As breakfast breads go, my preference is the scone. Sure, I’m happy with good homemade buttermilk biscuits, and hearty grain breads, but when asked, I’m headed scone-ward. It’s a format that you can go a great deal with, indulging your desire for a host of flavor profiles, but spices and fruits. Cinnamon also being my spice of choice, this was a no-brainer when we were putting together brunch.
2 cups all-purpose flour
2 tbl sugar
2 tsp baking powder
½ tsp salt
¾ cup butter
½ cup raisins
½ cup milk
2 tsp Ceylon cinnamon
The Rocket Scientist is the baker on this team. I hold up my end by doing the eating.

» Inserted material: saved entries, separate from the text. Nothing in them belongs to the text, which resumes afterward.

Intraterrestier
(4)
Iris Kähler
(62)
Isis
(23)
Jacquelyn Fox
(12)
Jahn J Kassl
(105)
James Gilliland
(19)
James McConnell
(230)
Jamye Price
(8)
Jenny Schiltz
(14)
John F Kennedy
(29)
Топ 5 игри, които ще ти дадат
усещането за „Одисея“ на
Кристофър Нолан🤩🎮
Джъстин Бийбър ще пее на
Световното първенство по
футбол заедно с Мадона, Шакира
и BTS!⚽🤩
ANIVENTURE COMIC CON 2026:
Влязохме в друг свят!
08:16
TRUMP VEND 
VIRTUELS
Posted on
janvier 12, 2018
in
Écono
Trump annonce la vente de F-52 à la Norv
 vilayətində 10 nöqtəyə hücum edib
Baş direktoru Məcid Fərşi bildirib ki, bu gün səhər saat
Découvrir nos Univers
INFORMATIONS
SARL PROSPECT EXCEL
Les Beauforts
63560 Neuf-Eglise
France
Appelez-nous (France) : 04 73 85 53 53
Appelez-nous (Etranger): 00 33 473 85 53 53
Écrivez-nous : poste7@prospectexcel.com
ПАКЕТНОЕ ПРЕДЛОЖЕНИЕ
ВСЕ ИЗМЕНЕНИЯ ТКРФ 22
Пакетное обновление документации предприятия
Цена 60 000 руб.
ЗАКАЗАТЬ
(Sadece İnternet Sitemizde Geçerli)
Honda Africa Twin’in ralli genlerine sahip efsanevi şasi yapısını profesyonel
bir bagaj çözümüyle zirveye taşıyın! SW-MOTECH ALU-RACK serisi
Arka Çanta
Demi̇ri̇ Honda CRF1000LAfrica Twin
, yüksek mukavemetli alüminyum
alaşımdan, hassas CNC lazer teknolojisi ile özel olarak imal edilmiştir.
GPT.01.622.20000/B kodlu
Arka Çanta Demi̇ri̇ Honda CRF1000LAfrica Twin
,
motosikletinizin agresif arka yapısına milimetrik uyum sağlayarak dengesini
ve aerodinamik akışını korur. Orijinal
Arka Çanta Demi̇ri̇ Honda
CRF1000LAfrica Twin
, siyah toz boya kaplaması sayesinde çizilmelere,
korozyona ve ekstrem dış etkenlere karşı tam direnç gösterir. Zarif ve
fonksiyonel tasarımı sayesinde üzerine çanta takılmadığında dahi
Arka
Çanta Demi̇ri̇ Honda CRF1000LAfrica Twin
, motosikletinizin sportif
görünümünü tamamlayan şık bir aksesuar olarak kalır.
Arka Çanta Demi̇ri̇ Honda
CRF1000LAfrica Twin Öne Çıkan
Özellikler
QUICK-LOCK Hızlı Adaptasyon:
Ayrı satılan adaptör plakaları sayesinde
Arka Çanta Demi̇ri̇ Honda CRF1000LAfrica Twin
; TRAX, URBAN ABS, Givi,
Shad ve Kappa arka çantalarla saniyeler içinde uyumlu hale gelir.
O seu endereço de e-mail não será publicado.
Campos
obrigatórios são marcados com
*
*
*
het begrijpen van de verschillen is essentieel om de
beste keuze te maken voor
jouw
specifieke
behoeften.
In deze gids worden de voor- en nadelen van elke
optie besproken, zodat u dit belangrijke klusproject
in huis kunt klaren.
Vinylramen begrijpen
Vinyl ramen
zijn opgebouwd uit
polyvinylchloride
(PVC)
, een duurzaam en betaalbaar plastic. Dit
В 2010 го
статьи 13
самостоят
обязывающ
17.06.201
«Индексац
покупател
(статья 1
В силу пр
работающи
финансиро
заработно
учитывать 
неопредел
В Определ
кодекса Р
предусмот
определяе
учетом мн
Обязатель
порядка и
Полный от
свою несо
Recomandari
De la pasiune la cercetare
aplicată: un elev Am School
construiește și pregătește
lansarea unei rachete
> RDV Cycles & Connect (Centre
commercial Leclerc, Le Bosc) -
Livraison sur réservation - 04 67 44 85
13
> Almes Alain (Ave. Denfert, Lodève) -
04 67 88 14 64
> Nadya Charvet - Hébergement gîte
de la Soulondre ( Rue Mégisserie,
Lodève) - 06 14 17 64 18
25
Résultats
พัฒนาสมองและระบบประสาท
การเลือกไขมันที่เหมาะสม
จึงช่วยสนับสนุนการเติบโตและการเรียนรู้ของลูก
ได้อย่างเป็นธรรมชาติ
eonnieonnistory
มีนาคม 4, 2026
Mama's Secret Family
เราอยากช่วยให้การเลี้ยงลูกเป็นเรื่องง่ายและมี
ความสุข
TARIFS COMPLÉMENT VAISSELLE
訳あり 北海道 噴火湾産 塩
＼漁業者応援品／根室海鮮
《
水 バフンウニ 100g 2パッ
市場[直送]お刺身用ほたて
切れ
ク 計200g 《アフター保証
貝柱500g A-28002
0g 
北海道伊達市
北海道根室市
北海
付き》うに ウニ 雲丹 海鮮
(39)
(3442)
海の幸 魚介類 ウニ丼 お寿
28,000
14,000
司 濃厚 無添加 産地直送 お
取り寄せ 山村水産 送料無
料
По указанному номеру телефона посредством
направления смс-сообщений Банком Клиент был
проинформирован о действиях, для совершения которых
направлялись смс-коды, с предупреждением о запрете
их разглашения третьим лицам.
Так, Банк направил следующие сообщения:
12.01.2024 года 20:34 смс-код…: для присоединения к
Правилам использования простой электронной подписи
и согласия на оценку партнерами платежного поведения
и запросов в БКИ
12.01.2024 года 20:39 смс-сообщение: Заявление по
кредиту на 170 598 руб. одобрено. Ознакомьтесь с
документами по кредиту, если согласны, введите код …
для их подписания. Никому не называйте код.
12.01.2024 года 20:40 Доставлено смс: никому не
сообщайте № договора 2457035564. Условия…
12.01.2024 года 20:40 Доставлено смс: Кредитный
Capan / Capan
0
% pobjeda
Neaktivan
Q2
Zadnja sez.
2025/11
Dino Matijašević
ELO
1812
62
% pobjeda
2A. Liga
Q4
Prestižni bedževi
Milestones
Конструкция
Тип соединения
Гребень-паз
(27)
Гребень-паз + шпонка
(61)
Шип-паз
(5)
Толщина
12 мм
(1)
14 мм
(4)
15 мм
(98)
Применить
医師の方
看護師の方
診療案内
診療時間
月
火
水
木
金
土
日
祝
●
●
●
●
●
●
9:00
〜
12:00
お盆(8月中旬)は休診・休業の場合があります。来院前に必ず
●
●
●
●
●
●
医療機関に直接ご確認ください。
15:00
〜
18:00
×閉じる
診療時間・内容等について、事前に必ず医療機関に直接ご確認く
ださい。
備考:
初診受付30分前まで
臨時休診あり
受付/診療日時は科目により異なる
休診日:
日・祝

She combined the flour, sugar, baking powder, and salt by hand in a bowl, and then cut in the butter with her fingertips until the mixture looked like a coarse meal. She said (and I think she’s channeling Alton Brown here) that cutting in the butter is like “rubbing a puppy’s ears.” She stirred in the raisins, then gradually added enough milk (sometimes it’s as little as 1/3 cup, but most of the time, the full ½ cup is what works) to form a soft dough. She stirred it just enough to make sure the dry ingredients were all moist, not wanting to over-work the dough. She turned it out onto the lightly-floured (and thoroughly-cleaned) counter, and kneaded it lightly 4 or 5 times.
After heating the oven to 450F, she rolled the dough out into about a ½ inch thickness, then cut it into triangles, yielding 12 scones. She baked them for 10 minutes, but depending on altitude and whatnot, you might want to keep an eye on them after about the 8 minute point. You want them lightly browned, somewhat crispy on the outside and medium-textured inside.
She didn’t do it this time, but occasionally she makes a simple cream cheese frosting for them, or sometimes sprinkles some coarse sugar on top just before putting them in the oven.
Simple and tasty, these scones are a great addition to any brunch menu, or simply the perfect thing to have with a great cup of coffee.